Il est possible que les autorités voulaient être dissuasives, cherchant à casser les réseaux logistiques des terroristes en neutralisant leurs proches. Il est possible aussi que, par esprit de corps, les membres des services de l’ordre vengent leurs camarades morts en service commandé. Dans un cas comme dans l’autre, des dépassements graves sont produits, ce qui met en place un mécanisme infernal terrorisme-répression, mû par la haine et loin des normes de respect de l’individu et de ses droits élémentaires. Bien qu’il soit difficile de définir la violence politique dans la Tunisie postrévolutionnaire à un niveau général, la sociologie peut tout au moins expliquer ce « nouveau comportement » en rapport avec le système politique dont elle est un produit : un système politique ne reposant pas sur un grand consensus est constamment guetté par l’irruption d’une violence politique, durable ou éphémère, qui peut être fatale au régime et à son personnel. Mais un tel système peut aussi avoir les capacités pour maintenir le niveau de violence à un niveau très bas. Aussi la question est de savoir comment et pourquoi, à un moment donné, une société jusque-là relativement stable, comme la société tunisienne, connaît une violence collective généralisée ?

En fait, dans tout système politique, il y a des groupuscules portés à la violence, que ce soit dans les systèmes à légitimité électorale ou dans autres. Mais cette violence serait suicidaire si elle n’avait aucune chance d’attirer à elle un grand nombre, si elle n’avait aucune chance d’arriver à son but. La violence politique est condamnée à être un terrorisme sans lendemain, si elle n’est pas portée et soutenue par un important courant d’opinion, malgré parfois des retombées médiatiques, sans commune mesure avec les actions entreprises. Il est donc utile d’expliquer comment et pourquoi une conduite politique violente, prônée par un groupuscule, minoritaire dans la société, attire à lui des tendances jusque-là modérées. Autrement dit, le spécialiste des sciences humaines s’intéresse aux causes sociales et politiques qui font que la violence devient aux yeux d’un « petit nombre » d’individus, un moyen normal de régler un conflit. C’est pourquoi l’historien comme le sociologue ne parlent de la violence qu’en parlant de ses causes sociales et politiques, et de la dynamique conflictuelle qui la porte et qui lui donne son ampleur. C’est seulement dans cette perspective que le spécialiste est en mesure de parler de la violence comme catégorie du politique, appartenant au système politique ordonné autour de la lutte pour le pouvoir qui distingue un système politique d’un autre.

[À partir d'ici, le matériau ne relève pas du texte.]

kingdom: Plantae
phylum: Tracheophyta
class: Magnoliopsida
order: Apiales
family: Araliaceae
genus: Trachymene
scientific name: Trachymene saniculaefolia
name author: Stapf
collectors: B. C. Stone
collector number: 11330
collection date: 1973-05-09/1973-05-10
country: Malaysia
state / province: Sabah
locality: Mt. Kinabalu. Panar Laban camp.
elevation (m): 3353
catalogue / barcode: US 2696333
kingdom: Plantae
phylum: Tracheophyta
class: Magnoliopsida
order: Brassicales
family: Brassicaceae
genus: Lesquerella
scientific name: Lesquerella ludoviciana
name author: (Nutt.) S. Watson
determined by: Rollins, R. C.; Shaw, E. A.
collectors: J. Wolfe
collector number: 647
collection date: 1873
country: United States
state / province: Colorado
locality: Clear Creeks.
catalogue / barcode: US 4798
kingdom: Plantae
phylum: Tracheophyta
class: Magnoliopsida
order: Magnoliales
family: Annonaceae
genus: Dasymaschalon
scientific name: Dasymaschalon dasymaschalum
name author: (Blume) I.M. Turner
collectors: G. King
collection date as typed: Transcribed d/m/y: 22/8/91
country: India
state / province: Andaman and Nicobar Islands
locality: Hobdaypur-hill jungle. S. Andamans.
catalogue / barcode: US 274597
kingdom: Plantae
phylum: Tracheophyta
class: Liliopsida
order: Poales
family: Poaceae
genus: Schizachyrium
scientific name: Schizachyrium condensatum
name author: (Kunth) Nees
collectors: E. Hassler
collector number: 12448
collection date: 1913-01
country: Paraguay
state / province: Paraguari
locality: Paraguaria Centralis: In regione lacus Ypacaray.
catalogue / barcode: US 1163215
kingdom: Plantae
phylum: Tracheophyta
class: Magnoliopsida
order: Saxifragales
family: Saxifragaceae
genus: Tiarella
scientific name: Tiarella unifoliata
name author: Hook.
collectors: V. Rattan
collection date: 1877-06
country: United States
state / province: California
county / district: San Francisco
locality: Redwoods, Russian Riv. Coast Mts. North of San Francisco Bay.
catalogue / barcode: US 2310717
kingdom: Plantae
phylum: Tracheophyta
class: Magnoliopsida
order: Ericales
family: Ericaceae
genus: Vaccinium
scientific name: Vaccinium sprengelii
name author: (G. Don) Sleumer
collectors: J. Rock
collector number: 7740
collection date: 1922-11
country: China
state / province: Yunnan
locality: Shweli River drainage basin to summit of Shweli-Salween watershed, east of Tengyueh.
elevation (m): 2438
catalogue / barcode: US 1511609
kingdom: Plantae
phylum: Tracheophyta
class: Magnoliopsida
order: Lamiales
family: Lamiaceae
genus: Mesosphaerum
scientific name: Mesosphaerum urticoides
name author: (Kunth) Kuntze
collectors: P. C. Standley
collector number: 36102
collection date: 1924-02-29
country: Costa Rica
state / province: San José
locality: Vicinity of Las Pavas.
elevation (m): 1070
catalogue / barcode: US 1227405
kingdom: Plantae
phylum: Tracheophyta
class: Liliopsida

Les systèmes politiques à légitimité électorale organisent cette lutte dans le cadre d’un consensus matérialisé par la constitution, c’est-à-dire que cette lutte est institutionnalisée puisqu’elle se déroule dans le champ juridique d’un texte accepté par la majorité des protagonistes. Les autres systèmes organisent la lutte sur d’autres critères : la légitimité historique par exemple ou bien la légitimité religieuse. La pertinence politique de ces légitimités dépend de la croyance en elles par les administrés. Si cette croyance décline, le régime compense ce déclin par l’utilisation de la coercition physique. Cette croyance peut atteindre un niveau si bas que le régime ne tient que par la violence légale c’est-à-dire la violence d’État. Donc le régime dépend alors d’un rapport de force semi-militaire entre lui et une partie de ses administrés entrés en rébellion larvée ou manifeste. Tant que ce rapport de force est en faveur du groupe pouvoir, le système politique connaît une accalmie plus ou moins longue. Dès qu’il commence à se modifier, le système politique est secoué par la violence, utilisée par les candidats au pouvoir, estimant le moment venu de s’emparer de celui-ci. Dans cette perspective, la violence est une ressource politique de compétition pour le pouvoir, au même titre que l’économie, la religion et les solidarités régionales.

C’est pourquoi la lutte actuelle contre la violence politique et contre le terrorisme est d’ordre socio-politique, intellectuel et civique. Il s’agit d’une lutte continue qui exigera la vigilance afin de réaliser les objectifs de la révolution.